Kimsenin futbolu küçümseme lüksü yoktur

Vedat LEVENT Köşe Yazısı
9 Ocak 2008 Çarşamba
Irak, zor günler geçiriyor. İç savaş almış başını gidiyor. Her gün bombalar patlıyor, her gün yüzlerce insan ölüyor, her gün kardeş kardeşi kesiyor… Anneler, acaba bugün çocuklarım, kocam, akrabalarım eve sağ salim dönebilecek mi korkusu içinde. İstatistiklere göre Irak’ta yaşayan her aile savaşa en az bir yakınını kurban vermiş.

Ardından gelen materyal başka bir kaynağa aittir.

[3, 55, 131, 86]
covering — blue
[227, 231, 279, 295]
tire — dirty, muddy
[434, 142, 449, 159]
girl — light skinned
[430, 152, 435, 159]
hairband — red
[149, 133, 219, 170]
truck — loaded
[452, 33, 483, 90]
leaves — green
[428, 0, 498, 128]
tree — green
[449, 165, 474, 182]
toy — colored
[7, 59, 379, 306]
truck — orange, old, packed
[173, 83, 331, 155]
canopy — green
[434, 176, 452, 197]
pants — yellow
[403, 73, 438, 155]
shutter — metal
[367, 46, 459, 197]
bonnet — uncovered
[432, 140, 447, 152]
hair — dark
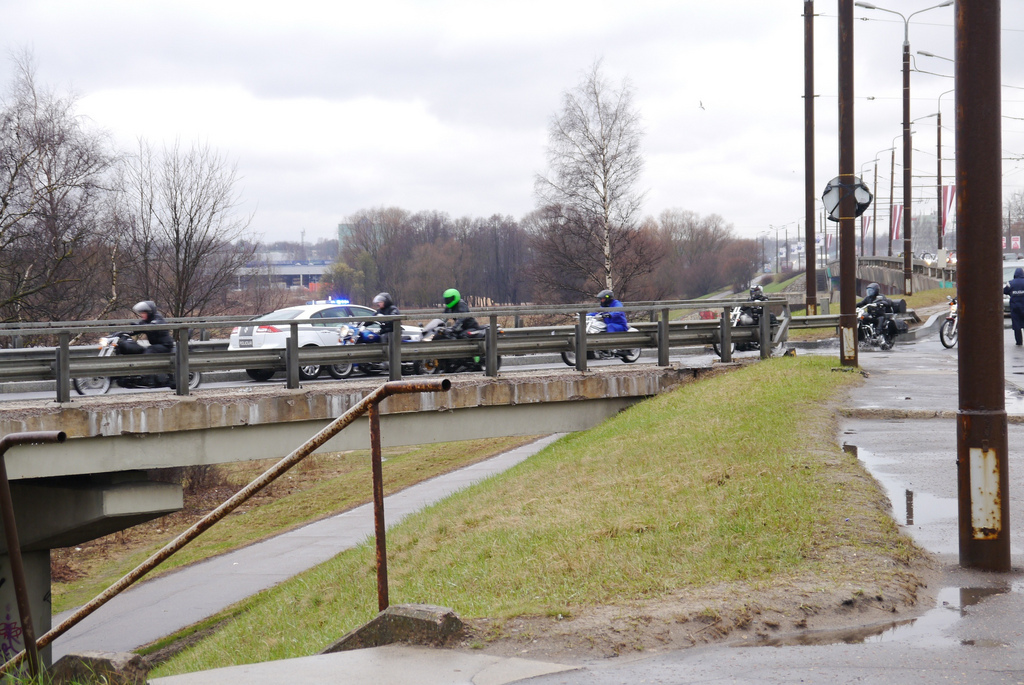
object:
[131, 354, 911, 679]
grass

İşte böyle bir ülke Irak… Dünya kamuoyunun her gün patlayan bombalara duyarsızlaştığı, akan gözyaşlarının sokaktaki kana karıştığı, silah ve bombaların peynir ekmek fiyatına satıldığı, şiddetin hayat tarzına dönüştüğü, cehennemin yeryüzündeki belki de en doğru tasviri…

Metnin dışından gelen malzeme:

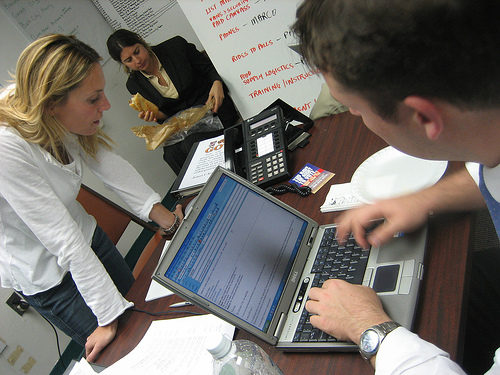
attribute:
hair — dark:
[103, 25, 146, 58]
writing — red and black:
[221, 8, 353, 133]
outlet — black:
[6, 291, 66, 373]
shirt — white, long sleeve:
[4, 89, 133, 361]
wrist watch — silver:
[342, 308, 415, 350]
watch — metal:
[336, 299, 410, 371]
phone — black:
[212, 94, 317, 209]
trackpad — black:
[372, 264, 399, 290]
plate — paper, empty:
[348, 141, 450, 205]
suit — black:
[122, 40, 217, 162]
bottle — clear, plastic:
[202, 333, 284, 374]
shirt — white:
[1, 122, 168, 324]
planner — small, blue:
[283, 158, 364, 207]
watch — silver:
[337, 328, 417, 340]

Geçen gün ajansa düşen artık duyarsızlaştığımız Irak haberleri arasında, dört satırlık bir yazı dikkatimi çekti. Irak ile Vietnam Asya Kupası çeyrek finalinde karşılaşmış, maç Irak’ın 2- 0 üstünlüğü ile sona ermişti. Irak, Asya Kupası’nda yarı finale yükselmiş ve rakibinin belli olması için İran- Güney Kore maçının galibini beklemeye başlamıştı.
Maçın son düdüğü ile birlikte Irak, sokaklara döküldü. Ülke, bayraklarla gelin gibi süslendi. Bir futbol maçı,  beş yıldır kardeşi kardeşe kırdırtan savaştan bir geceliğine de olsa eser bırakmadı. Düşmanlıklar evde bırakıldı, sokaklarda omuz omuza halaylar çekildi… Bir gece de olsa Iraklılar kardeş olduklarını hatırladılar… Bir gece de olsa aslında buluşabilecekleri ortak birçok paydaları olduğunu gördüler… Bir gece de olsa gülüp eğlendiler…

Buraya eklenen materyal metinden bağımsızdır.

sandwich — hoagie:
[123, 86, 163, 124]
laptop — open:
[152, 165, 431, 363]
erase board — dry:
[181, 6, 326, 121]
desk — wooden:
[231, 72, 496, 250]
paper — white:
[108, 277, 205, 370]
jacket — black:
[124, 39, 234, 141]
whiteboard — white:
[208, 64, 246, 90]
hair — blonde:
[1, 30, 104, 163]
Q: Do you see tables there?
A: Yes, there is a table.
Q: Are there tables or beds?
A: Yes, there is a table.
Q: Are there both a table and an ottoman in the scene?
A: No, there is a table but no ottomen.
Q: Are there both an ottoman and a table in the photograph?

Kanın oluk gibi aktığı bu ülkeyi bir geceliğine de olsa güldüren olay bir futbol maçıydı. Bir futbol maçı düşmanlıkları unutturabiliyor, bütün bir halkı sokağa dökebiliyordu.
Dünya üzerinde başka bir güç, böylesine bölünmüş bir Irak’ı kol kola sokağa dökebilir miydi? Mesela bir ekonomik başarı? Mesela sevilen bir devlet başkanının seçilmesi? Mesela siyasi devrim?
Cevabını hemen verelim: Hayır, dökemezdi! Çünkü bunların hepsi belirli gruplara hitap eden olaylar. Bu örneklerin hepsinde bir sevinen var… Ancak bir de üzülen…
Futbol da ise herkes seviniyor! Çünkü futbol, insanoğlunun en masum duygularına, son yarım yüzyılın en vahşi günlerini yaşasak da, hala hitap edebiliyor.
Çünkü futbol, Simon Kuper’in de dediği gibi halkın sporu... Ve neredeyse her şeyin, hatta devletlerin bile burjuvazinin kontrolünde olduğu günümüzde hala “halkın” kalan tek değer...
Irak’taki olay, Honduras- El Salvador maçı gibi futbol tarihinin en aşırı uçtaki  örnekleri arasına girmeye hak kazanmıştır… Ajansa düşen dört satır haberin ardında aslında hepimizin alması gereken önemli mesajlar vardır…
Kimsenin futbolu küçümseme lüksü yoktur.